* BEGIN EXERCISE INPUT *

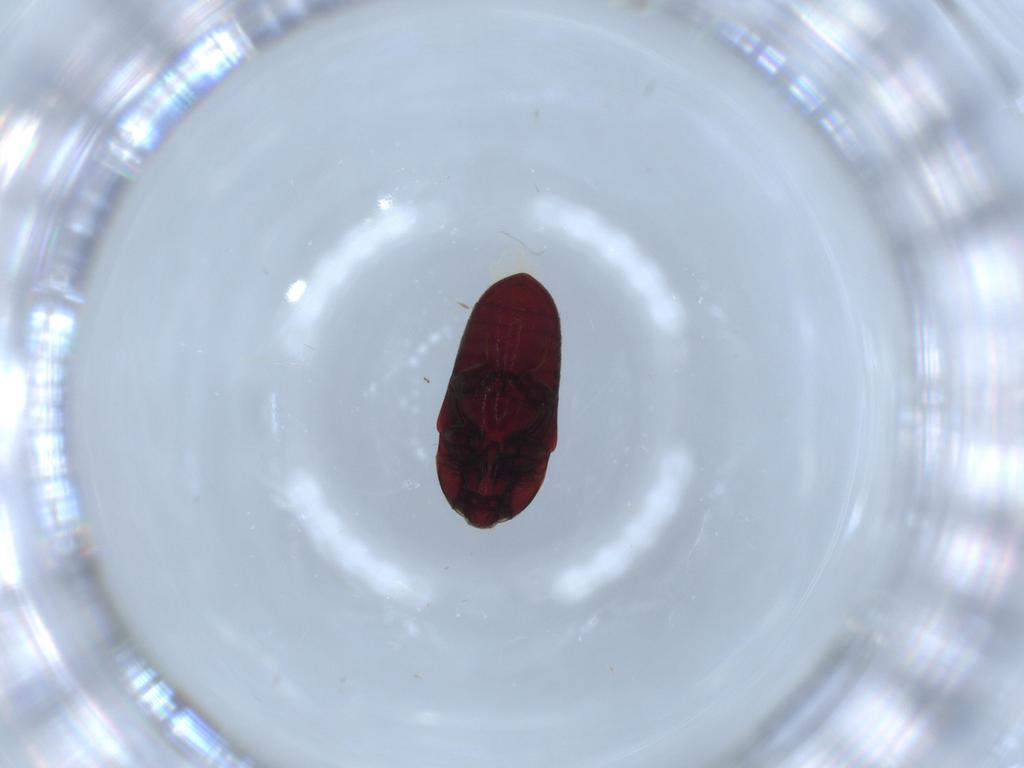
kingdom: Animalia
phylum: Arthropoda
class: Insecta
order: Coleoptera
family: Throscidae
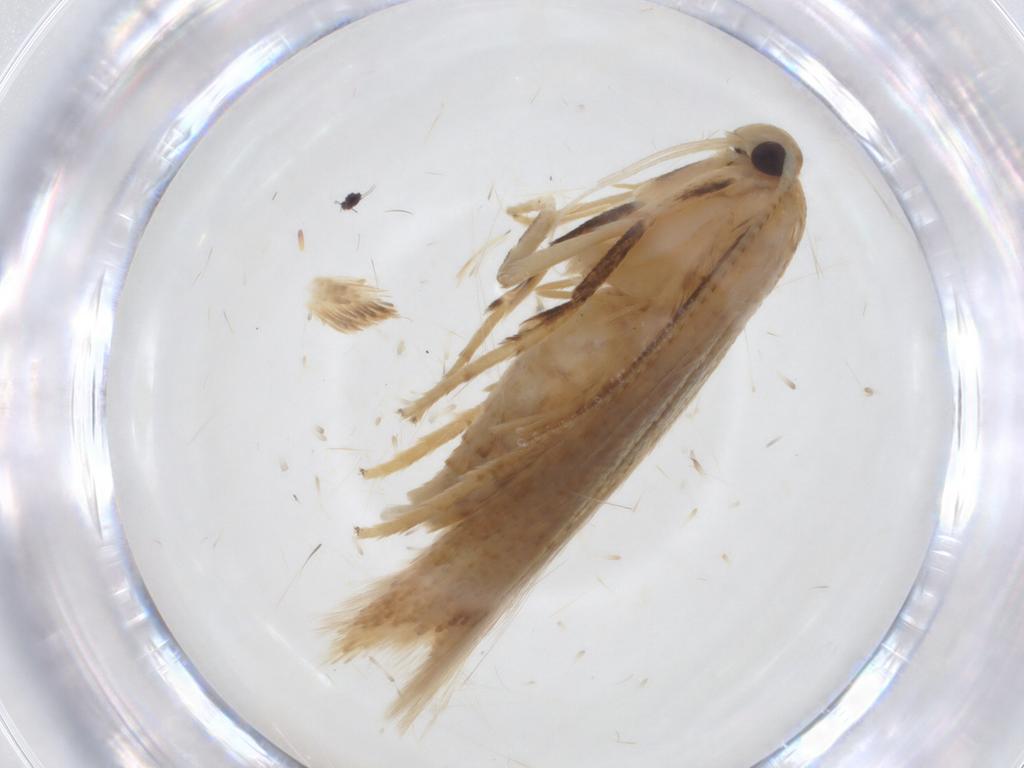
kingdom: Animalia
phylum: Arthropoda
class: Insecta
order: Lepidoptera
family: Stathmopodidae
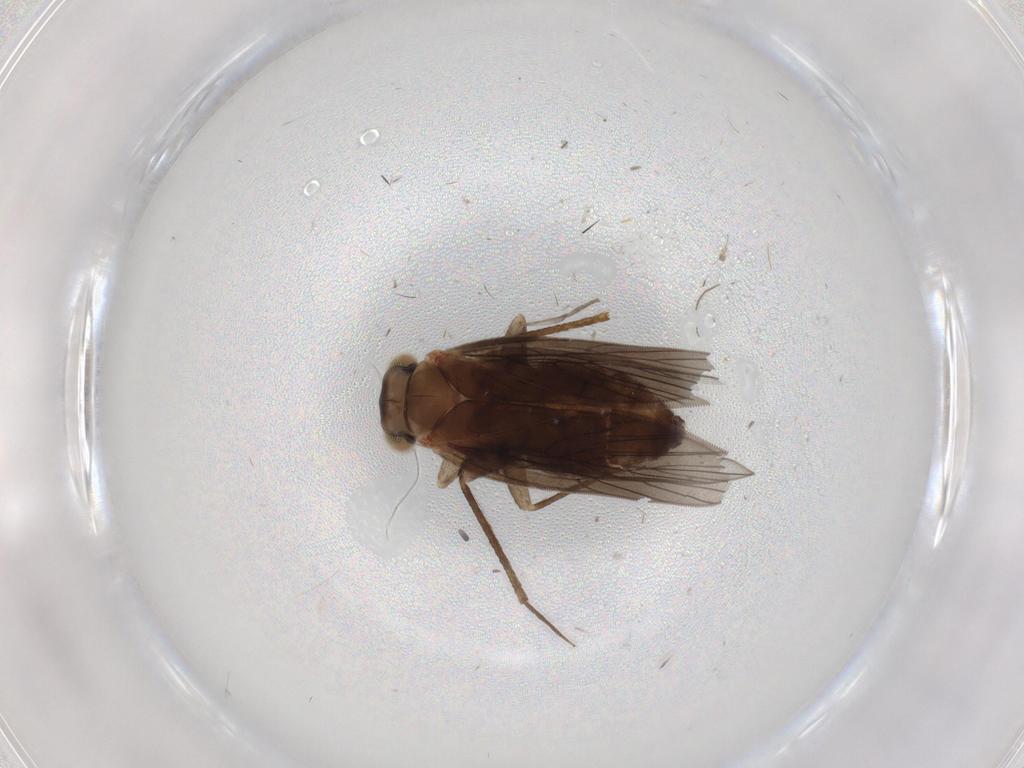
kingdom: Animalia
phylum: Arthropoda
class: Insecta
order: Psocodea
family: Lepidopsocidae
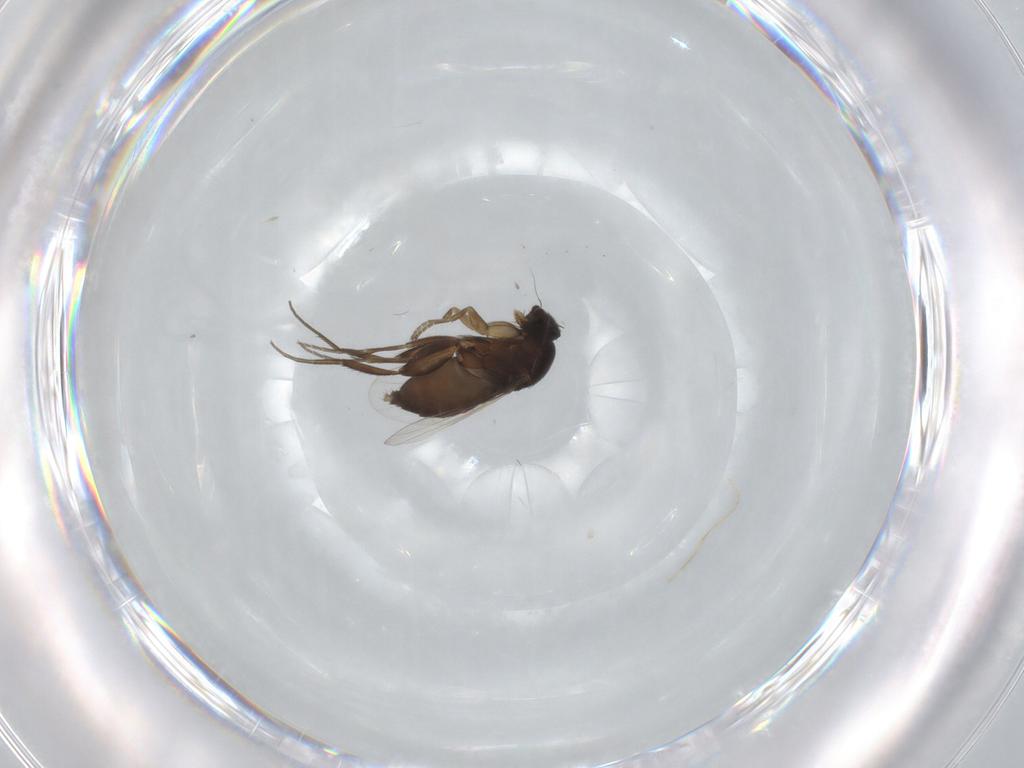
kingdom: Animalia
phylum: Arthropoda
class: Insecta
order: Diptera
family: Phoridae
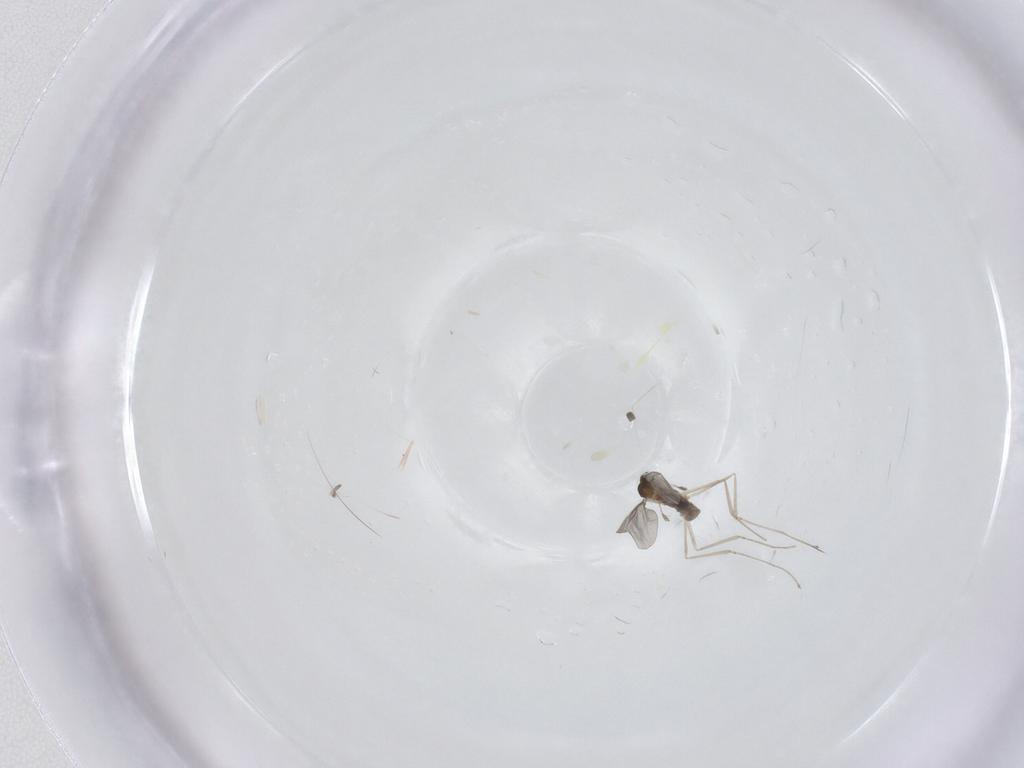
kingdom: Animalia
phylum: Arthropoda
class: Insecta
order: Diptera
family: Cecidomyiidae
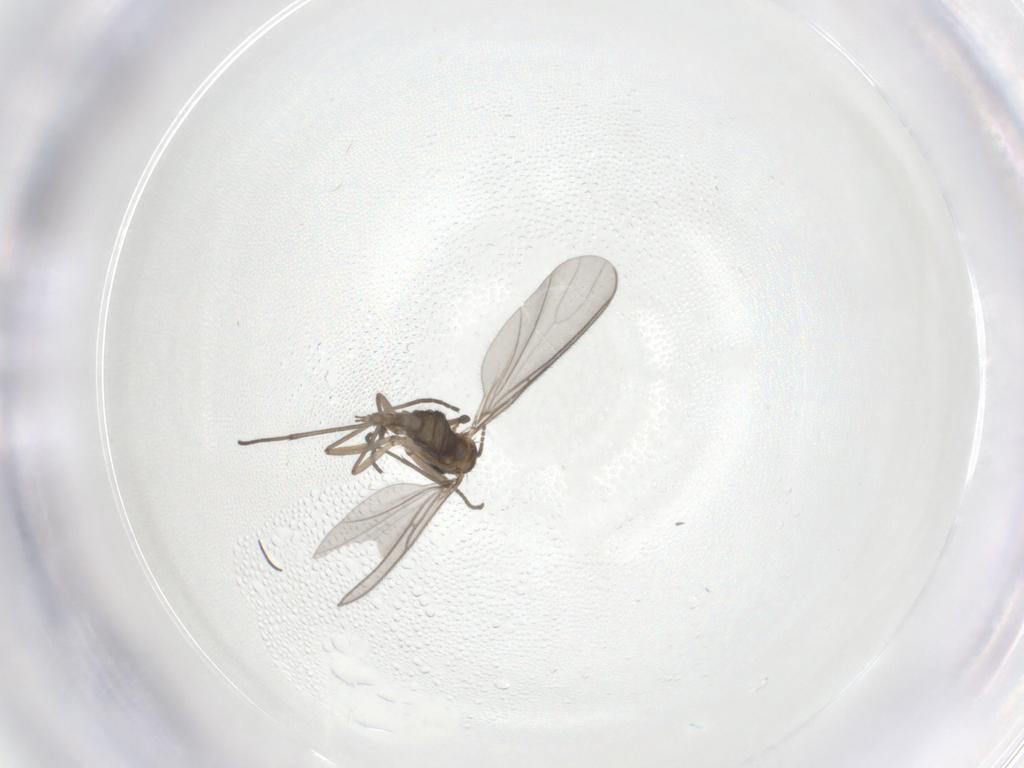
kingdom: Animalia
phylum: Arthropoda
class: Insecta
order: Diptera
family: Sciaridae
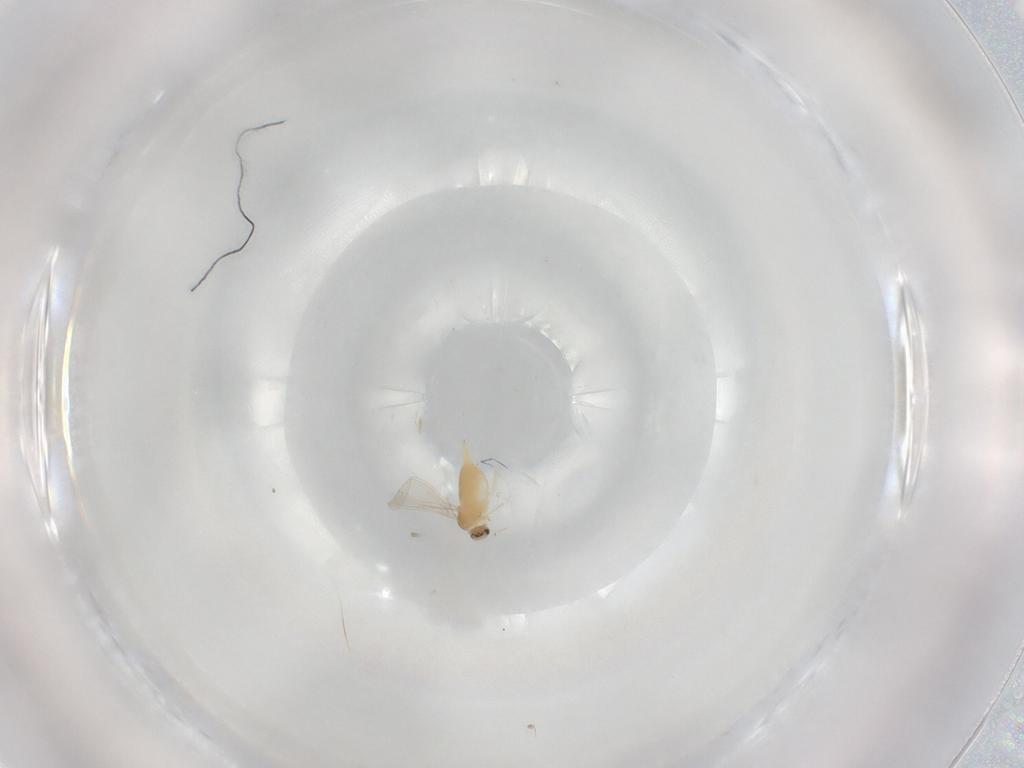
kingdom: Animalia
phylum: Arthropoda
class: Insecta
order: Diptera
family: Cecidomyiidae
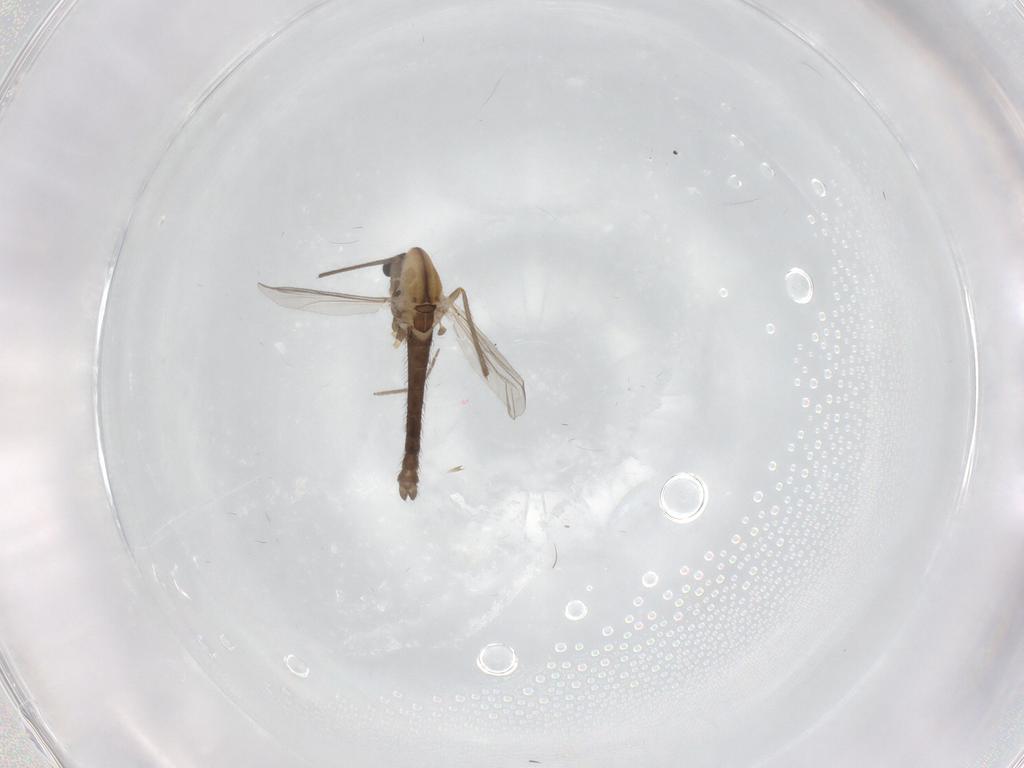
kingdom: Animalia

* END EXERCISE INPUT *

Render every line of text from all the records above as a Markdown table with the columns No. and Entry, numbering the rows in order and omitting blank lines. Leave the pictures out of the answer.

• WRITTEN RESPONSE:
| No. | Entry |
|---|---|
| 1 | kingdom: Animalia |
| 2 | phylum: Arthropoda |
| 3 | class: Insecta |
| 4 | order: Coleoptera |
| 5 | family: Throscidae |
| 6 | kingdom: Animalia |
| 7 | phylum: Arthropoda |
| 8 | class: Insecta |
| 9 | order: Lepidoptera |
| 10 | family: Stathmopodidae |
| 11 | kingdom: Animalia |
| 12 | phylum: Arthropoda |
| 13 | class: Insecta |
| 14 | order: Psocodea |
| 15 | family: Lepidopsocidae |
| 16 | kingdom: Animalia |
| 17 | phylum: Arthropoda |
| 18 | class: Insecta |
| 19 | order: Diptera |
| 20 | family: Phoridae |
| 21 | kingdom: Animalia |
| 22 | phylum: Arthropoda |
| 23 | class: Insecta |
| 24 | order: Diptera |
| 25 | family: Cecidomyiidae |
| 26 | kingdom: Animalia |
| 27 | phylum: Arthropoda |
| 28 | class: Insecta |
| 29 | order: Diptera |
| 30 | family: Sciaridae |
| 31 | kingdom: Animalia |
| 32 | phylum: Arthropoda |
| 33 | class: Insecta |
| 34 | order: Diptera |
| 35 | family: Cecidomyiidae |
| 36 | kingdom: Animalia |